CYCLISTIC BIKE-SHARE CASE STUDY
The following analysis is originally based on the case study “‘Sophisticated, Clear, and Polished’: Divvy and Data Visualization” written by Kevin Hartman (found here: https://artscience.blog/home/divvy-dataviz-case-study). We will be using the Divvy dataset for the case study, as part of the Google Data Analytics Program. The data has been made publicly available by Motivate International Inc. under this license. Due to data-privacy, any personally-identifiable information has been removed/encrypted.
Scenario
You are a junior data analyst working in the marketing analyst team at Cyclistic, a bike-share company in Chicago. The director of marketing believes the company’s future success depends on maximizing the number of annual memberships. Therefore, your team wants to understand how casual riders and annual members use Cyclistic bikes differently. From these insights, your team will design a new marketing strategy to convert casual riders into annual members. But first, Cyclistic executives must approve your recommendations, so they must be backed up with compelling data insights and professional data visualizations.
Business Task
How do annual members and casual riders use Cyclistic bikes differently?
Prepare/Process Data
Cyclistic's historical trip data (May 2020-April 2021) was provided to analyze and identify trends (internal/first-party data provided as .csv spreadsheets)
This data includes de-identified User IDs, user type, bike type, and start & end details (times, positions, station names & IDs).
Original files are stored in a separate directory and copies are made of each dataset, in case the originals need to be referenced.
Given the large sizes of the datasets, I will be using R via RStudio to prepare, process, and analyze.

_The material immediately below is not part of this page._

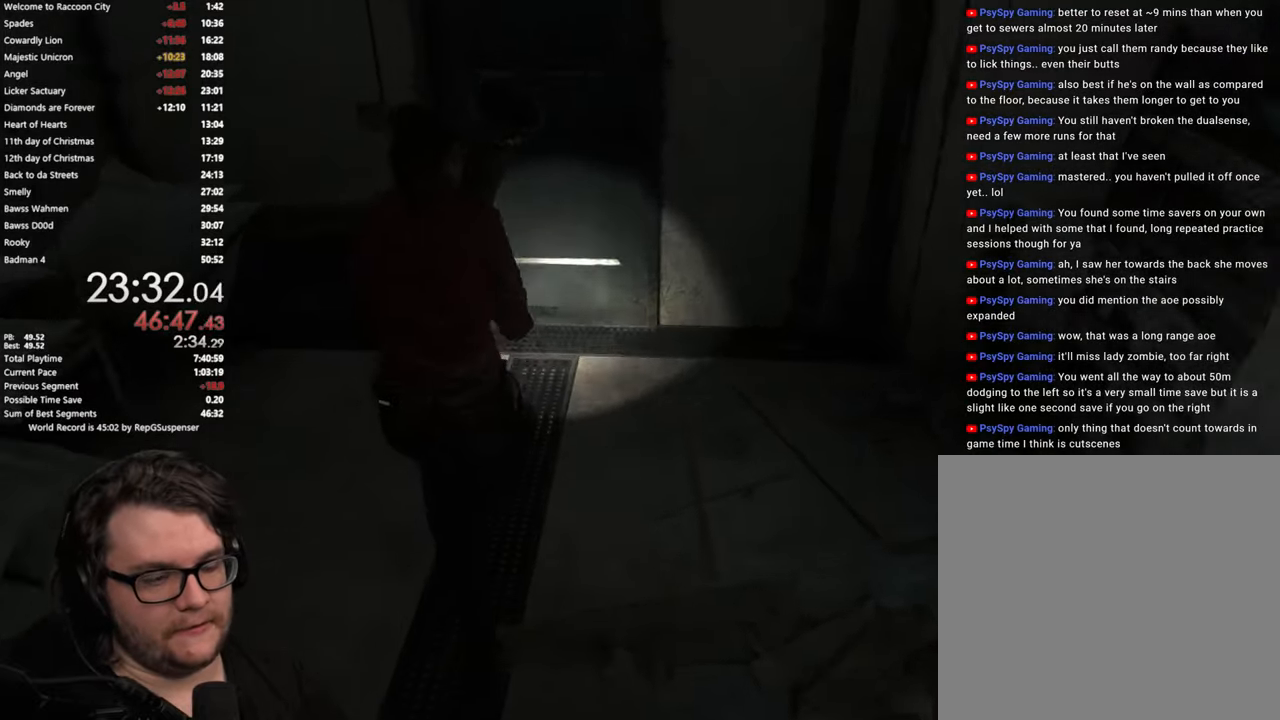
{"buttons": [], "left_stick": "up", "right_stick": "center", "events": [[17, "CROSS", "up"], [101, "CROSS", "down"], [167, "CROSS", "up"], [251, "CROSS", "down"], [301, "CROSS", "up"], [401, "CROSS", "down"], [468, "CROSS", "up"]]}
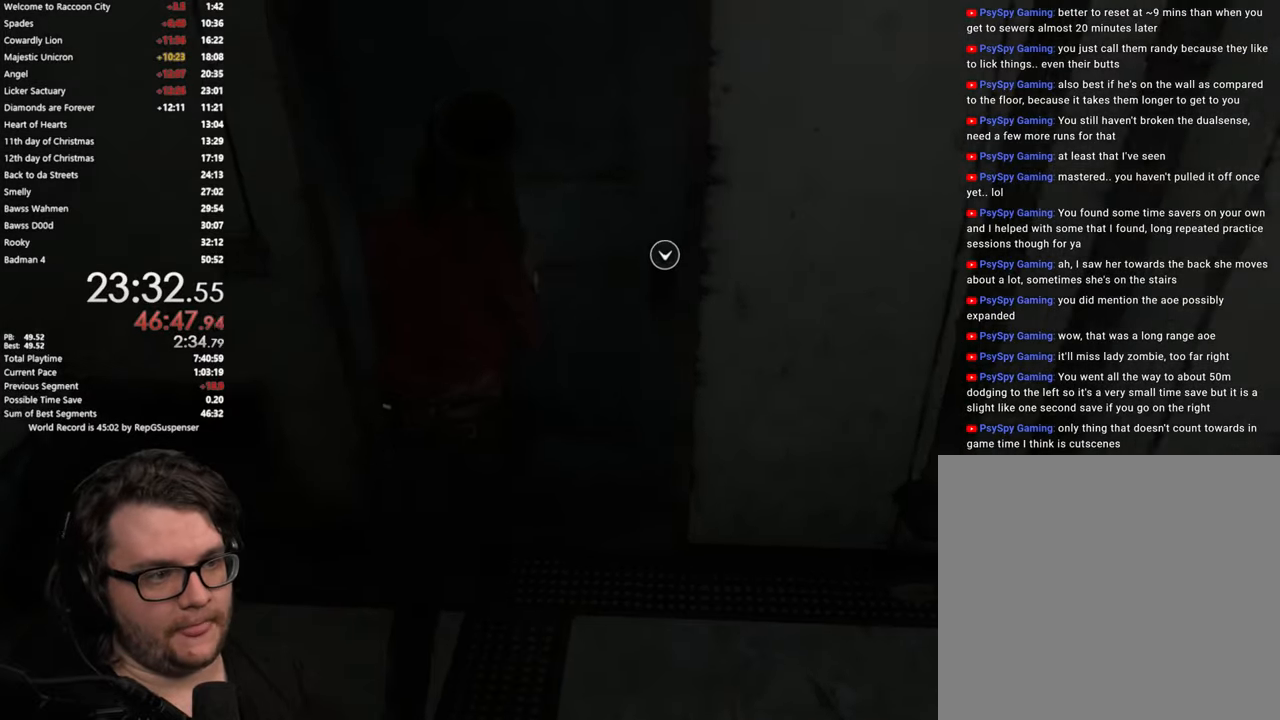
{"buttons": [], "left_stick": "up-left", "right_stick": "left", "events": [[200, "left_stick", "up-left"], [217, "right_stick", "left"]]}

#==========================================================================
# STEP-1: Installation of required packages & change of directory for ease
#==========================================================================
library(tidyverse) #helps wrangle data
library(lubridate) #helps wrangle data attributes
library(ggplot2) #helps to visualize data
getwd() #displays your working directory
setwd("C:/Users/TEMP/Downloads/GDA/Cyclistic Bike-Share") #sets your working directory to simplify calls to data
#setwd() should be used in desktop version of R
#==========================================================================
# STEP-2: Import data into R
#==========================================================================
# read_csv() imports data from .csv files
m5_2020 <- read_csv("202005-divvy-tripdata.csv")
m6_2020 <- read_csv("202006-divvy-tripdata.csv")
m7_2020 <- read_csv("202007-divvy-tripdata.csv")
m8_2020 <- read_csv("202008-divvy-tripdata.csv")
m9_2020 <- read_csv("202009-divvy-tripdata.csv")
m10_2020 <- read_csv("202010-divvy-tripdata.csv")
m11_2020 <- read_csv("202011-divvy-tripdata.csv")
m12_2020 <- read_csv("202012-divvy-tripdata.csv")
m1_2021 <- read_csv("202101-divvy-tripdata.csv")
m2_2021 <- read_csv("202102-divvy-tripdata.csv")
m3_2021 <- read_csv("202103-divvy-tripdata.csv")
m4_2021 <- read_csv("202104-divvy-tripdata.csv")
Step 3: Wrangle Data and Combine into a Single DataFrame
Compare column names and data types and consolidate/make consistent
column names and data types are shown upon import of each .csv file | or use str() function
Drop the following columns:
start_station_name
start_station_id
end_station_name
end_station_id
Why? Numerous rows show incomplete entries and similar identifying information can be gleaned from the start_lat, start_lng, end_lat, end_lng column entries
m4_2021 <- m4_2021 %>% select(-c(start_station_name, start_station_id, end_station_name, end_station_id))
m3_2021 <- m3_2021 %>% select(-c(start_station_name, start_station_id, end_station_name, end_station_id))
m2_2021 <- m2_2021 %>% select(-c(start_station_name, start_station_id, end_station_name, end_station_id))
m1_2021 <- m1_2021 %>% select(-c(start_station_name, start_station_id, end_station_name, end_station_id))
m12_2020 <- m12_2020 %>% select(-c(start_station_name, start_station_id, end_station_name, end_station_id))
m11_2020 <- m11_2020 %>% select(-c(start_station_name, start_station_id, end_station_name, end_station_id))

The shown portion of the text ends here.